Assignment.
Copy the text of every item below word for word and line by line, leaving out the pictures.

Records for this exercise Block Start

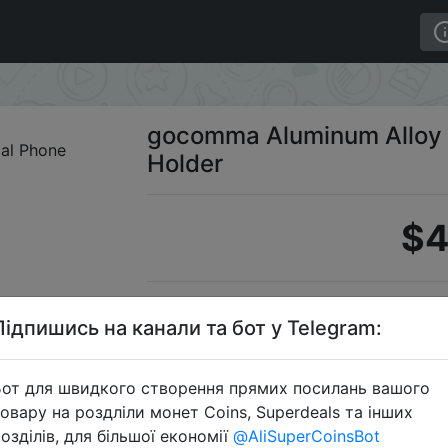
 Solid Practical Phone Holder
gocomma Aluminum Alloy S
Holder
$4
Промоко
Підпишись на канали та бот у Telegram:
от для швидкого створення прямих посилань вашого
овару на роздліли монет Coins, Superdeals та інших
Перейти 
озділів, для більшої економії
@AliSuperCoinsBot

Records for this exercise Block End

Output below.
 Solid Practical Phone Holder
gocomma Aluminum Alloy S
Holder
$4
Промоко
Підпишись на канали та бот у Telegram:
от для швидкого створення прямих посилань вашого
овару на роздліли монет Coins, Superdeals та інших
Перейти 
озділів, для більшої економії
@AliSuperCoinsBot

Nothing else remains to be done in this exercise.